**ACTION ITEM**
In the passage on Richard Joel's retirement, whom did Joel ask to begin the transition process and recruit his successor?

**EXERCISE PASSAGE**
____________________

The beloved president of Yeshiva University Richard Joel has announced his retirement by the end of his term.

Yeshiva University is a private university in New York City that was founded in 1886. (Photo Credit: Wikimedia Commons)

On Thursday, September 10, 65-year old Richard Joel, the president of Yeshiva University, made the announcement in an email sent to Y.U. staff, students and alumni, that he will step down by the end of his current term. In 2018, his term is scheduled to expire. The email was obtained and first publicized by JTA.

In the letter, Joel wrote, “I am well into my 13th year of the presidency and the 28th year of leading Jewish educational institutions. When I accepted a third term as president, I informed our chair, Henry Kressel, that it would be my last. As we now are poised to advance, I have asked chairman Moshael Straus to begin the process of transition and to identify and recruit my successor. This wonderful and committed lay leadership deserves to have the time to be deliberate in that process.”

____________________

**DATA FOR REVIEW**

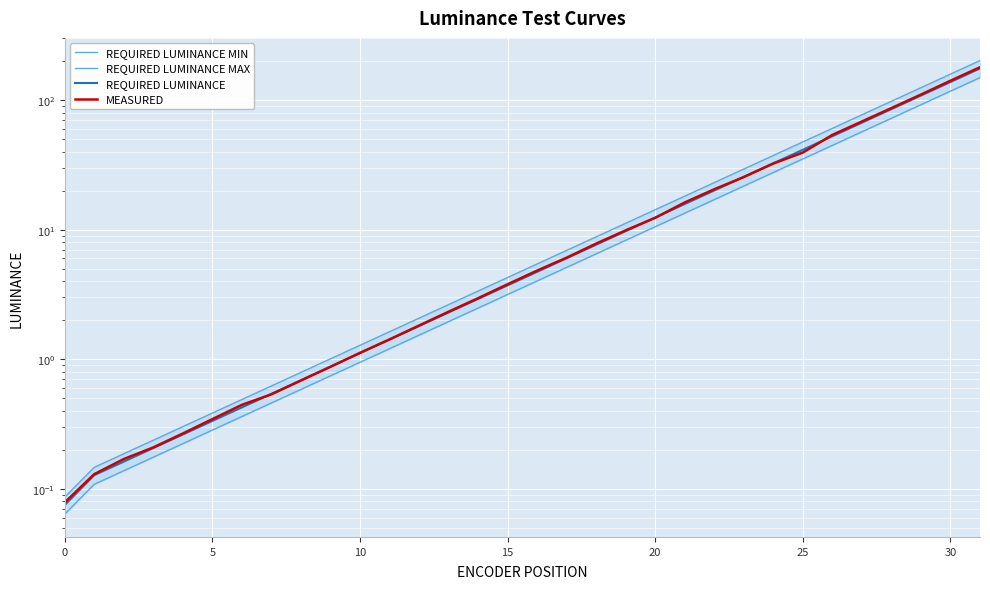

Is this an area chart (filled region under the line)?

No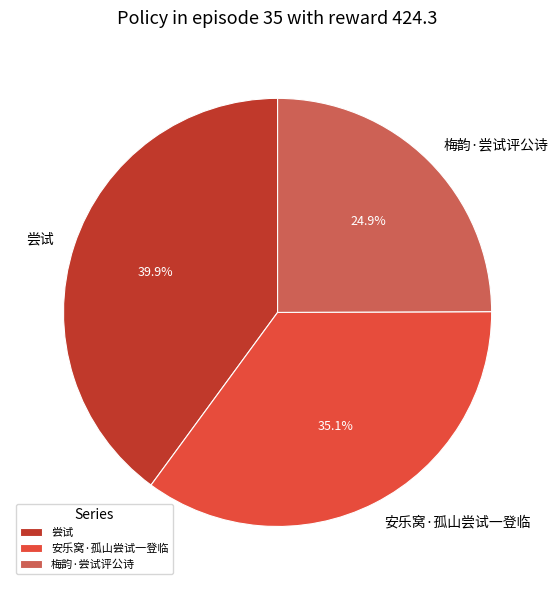

How many slices are in this pie chart?

3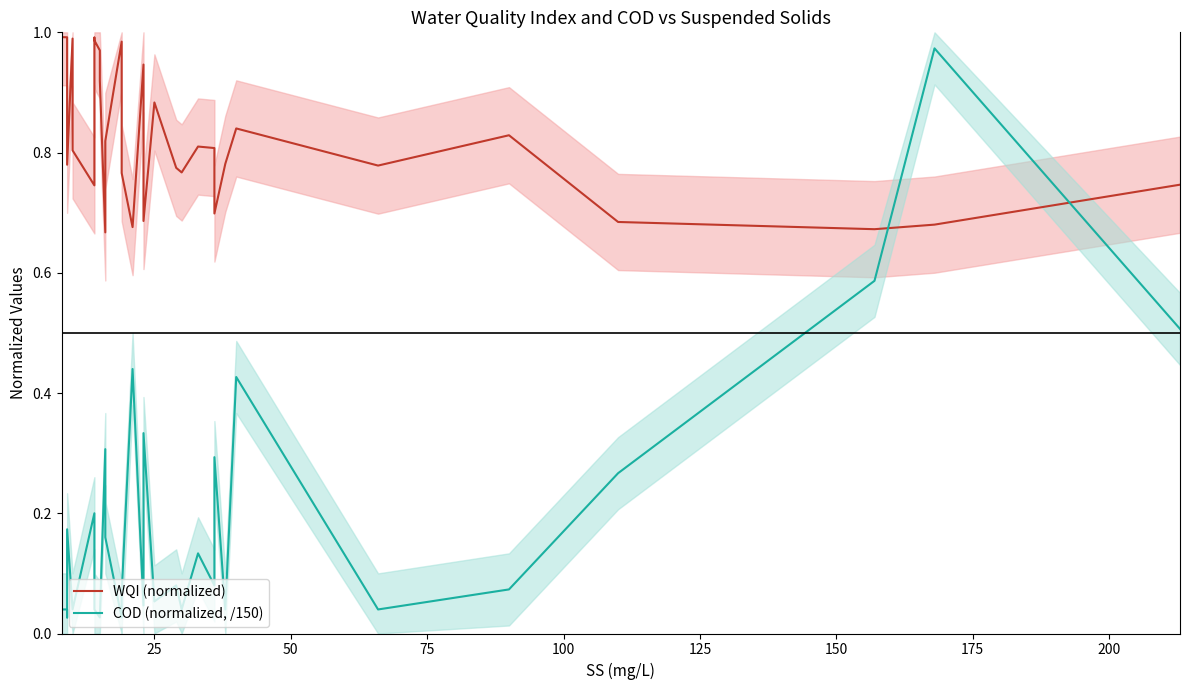

How many interior local peaks does the COD (normalized, /150) series have?

10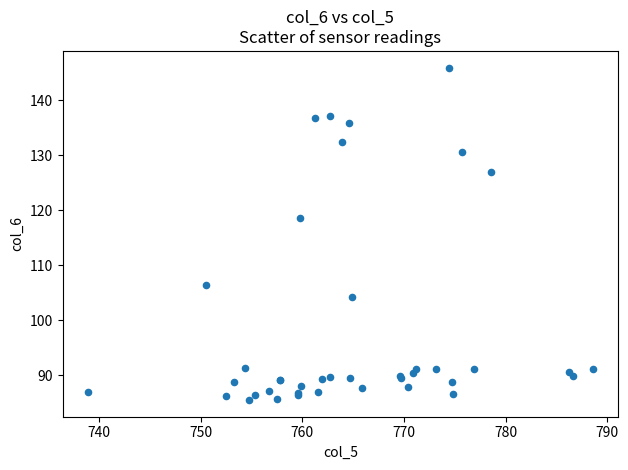

What Y value in the scatter plot is closest to 115?

118.6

____________________

**RESULT FOR THIS TASK**
Chairman Moshael Straus.